In recent years, it has become clear that cannabis use during pregnancy can lead to unwanted developmental problems in a fetus. But now scientists believe that a father’s cannabis use can also be detrimental to a baby’s developmental health. Researchers have found that regular cannabis use can cause epigenetic changes to sperm that can have negative effects for developing babies.
A 2018 study published in the journal Schizophrenia Research found that a father’s secondhand smoke from cannabis consumption during a partner’s pregnancy was associated with more psychotic-like experiences for offspring compared to babies of fathers who did not use cannabis during this time.
The causality behind this association is unclear as secondhand cannabis smoke has been shown to induce little to no psychoactive effects in those who are in the same room as a smoking cannabis user but aren’t directly consuming the drug. A 2015 Journal of Analytical Toxicology study found that a nonsmoker would have to be confined in a small sealed chamber with no ventilation while a smoker continuously smoked flower for an hour to test positive for THC in a urine test.
The mystery behind the association may have been solved if researchers had been able to identify which participants had used cannabis before conception and examine the quality of their sperm.
A 2020 study published in the journal Toxicological Sciences found that male rats injected with THC daily for a month produced offspring with brain developmental abnormalities. The offspring suffered from slowed development and permanent damage to neural pathways that are involved in learning, memory, reward and mood.

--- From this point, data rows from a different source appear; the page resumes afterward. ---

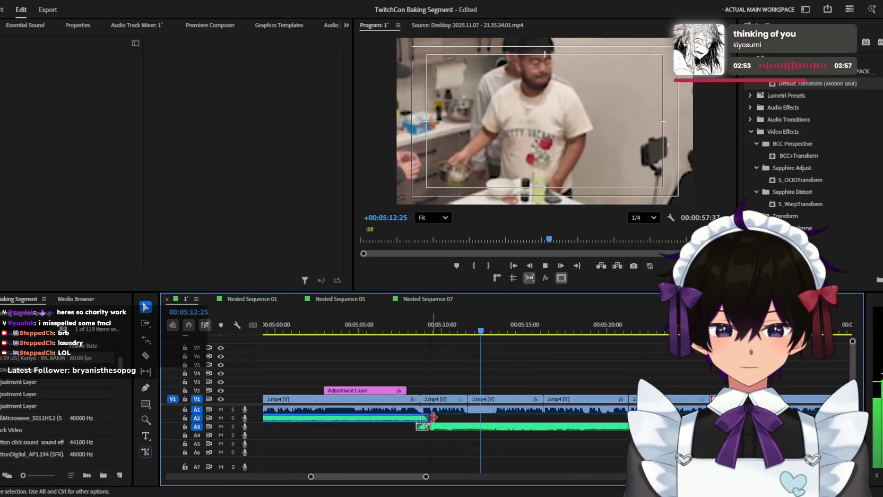
pyautogui.scroll(-1, 432, 417)
pyautogui.scroll(-1, 461, 417)
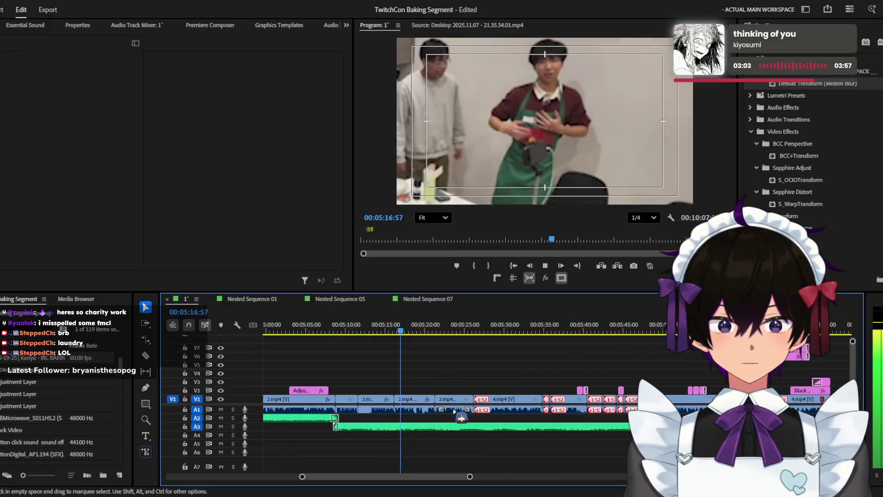
pyautogui.scroll(1, 504, 366)
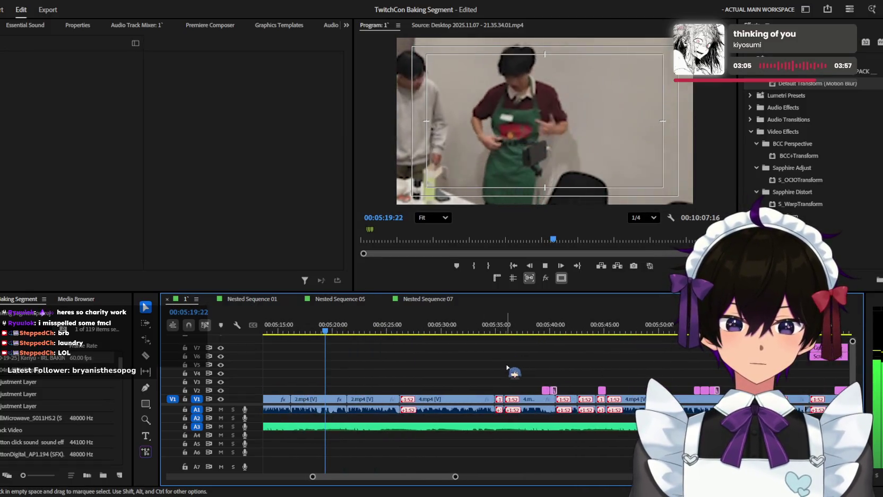
pyautogui.scroll(1, 502, 372)
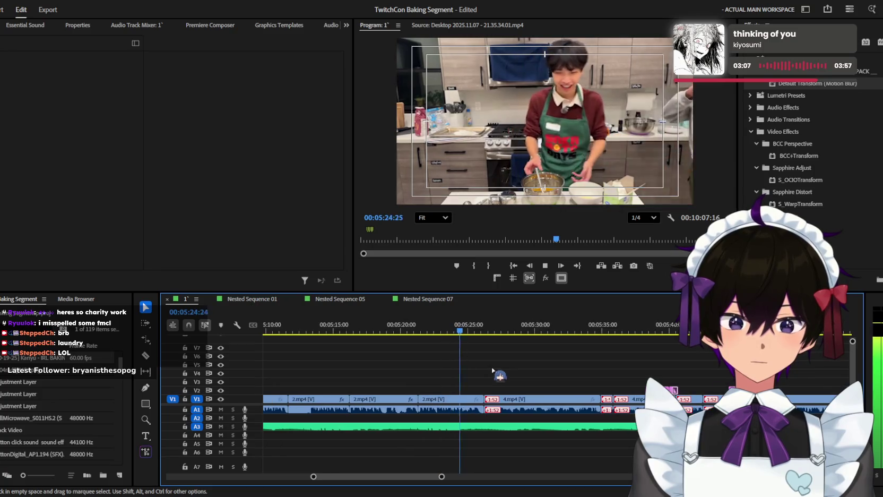
pyautogui.scroll(-1, 441, 363)
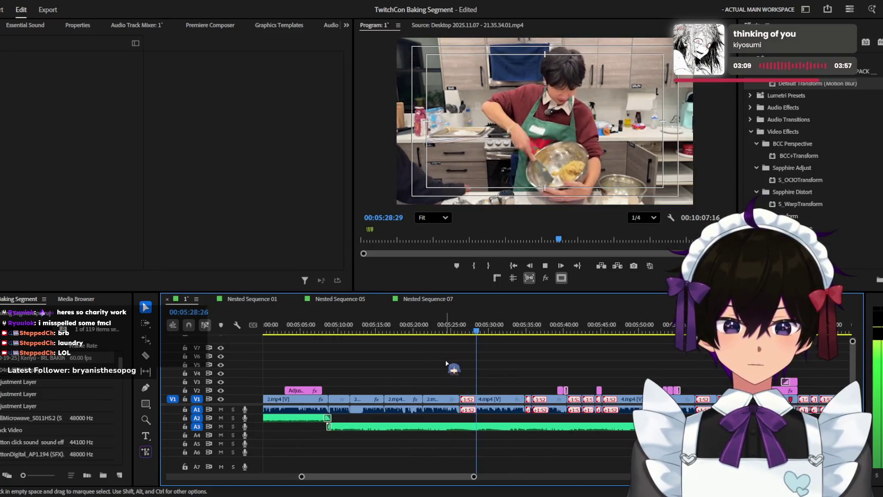
pyautogui.scroll(-1, 446, 363)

The next year, the head researcher of the 2020 study, Theodore Slotkin, published a paper in the same journal that found that the offspring of male rats exposed to cannabis smoke showed signs of impaired dopamine pathways, which would make them more susceptible to chemical dependency in their adult years.

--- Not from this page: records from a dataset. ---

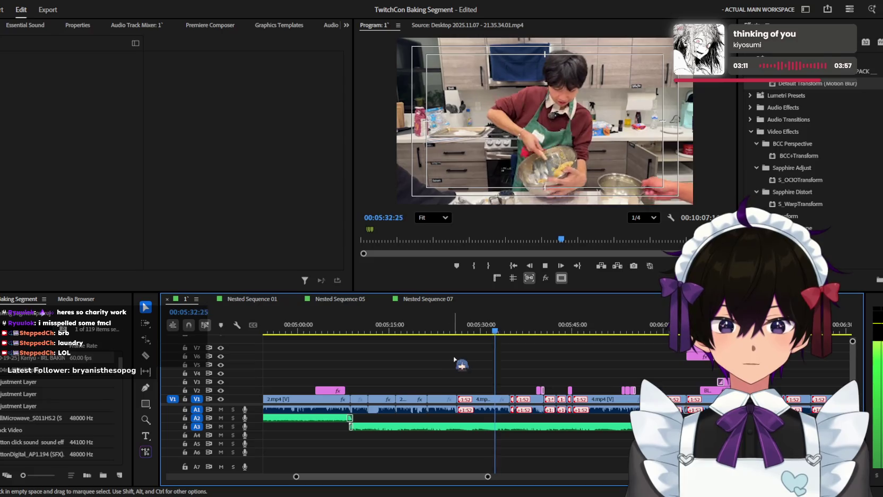
pyautogui.scroll(1, 455, 360)
pyautogui.press('space')
pyautogui.click(497, 333)
pyautogui.scroll(2, 508, 366)
pyautogui.press('space')
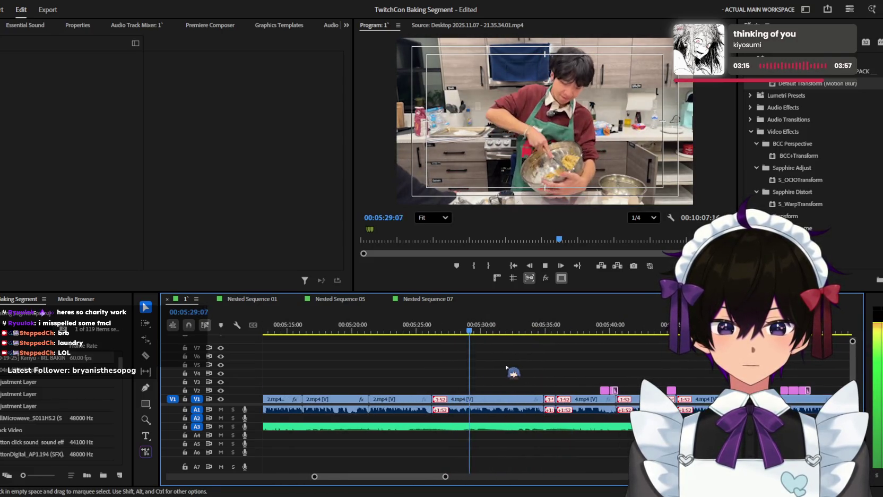
pyautogui.scroll(2, 507, 368)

Slotkin has suggested that the developmental abnormalities discovered in the rats’ offspring could be connected to persistent changes in gene methylation found in rats exposed to THC that alters genetic expression of sperm cells.

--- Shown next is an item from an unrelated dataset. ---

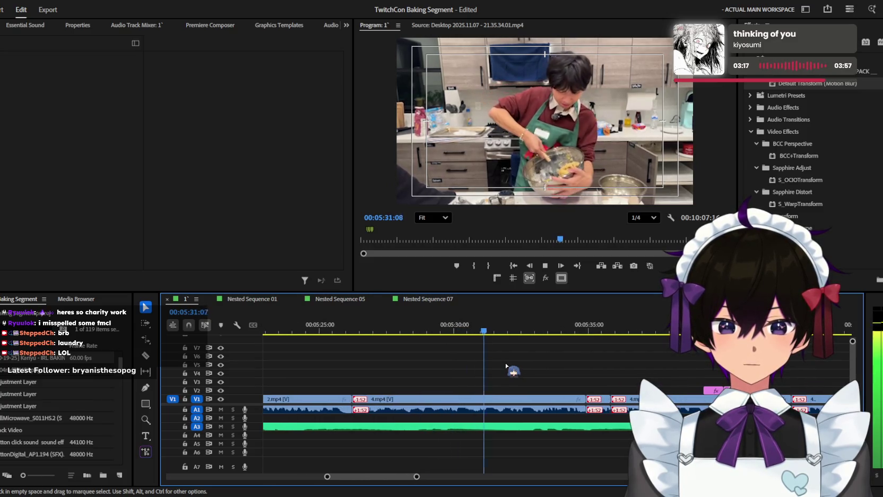
pyautogui.scroll(-1, 507, 367)
pyautogui.scroll(-1, 523, 364)
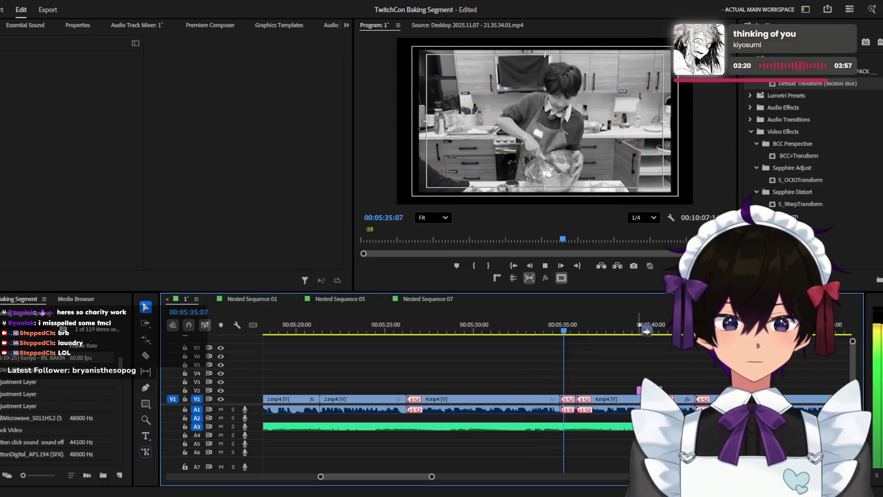
pyautogui.scroll(1, 638, 328)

It’s still too early to tell if the same sort of effects are present in the offspring of human cannabis users without more clinical trials, but the results are still very disturbing.
A 2018 study out of Duke University Medical Center published in the journal Epigenetics also found that cannabis use affected the genetic profile in sperm resulting in nonviable embryos. “In the absence of a larger, definitive study, the best advice would be to assume these changes are going to be there,” said the study’s lead author Susan K. Murphy “We don’t know whether they are going to be permanent. I would say, as a precaution, stop using cannabis for at least six months before trying to conceive.”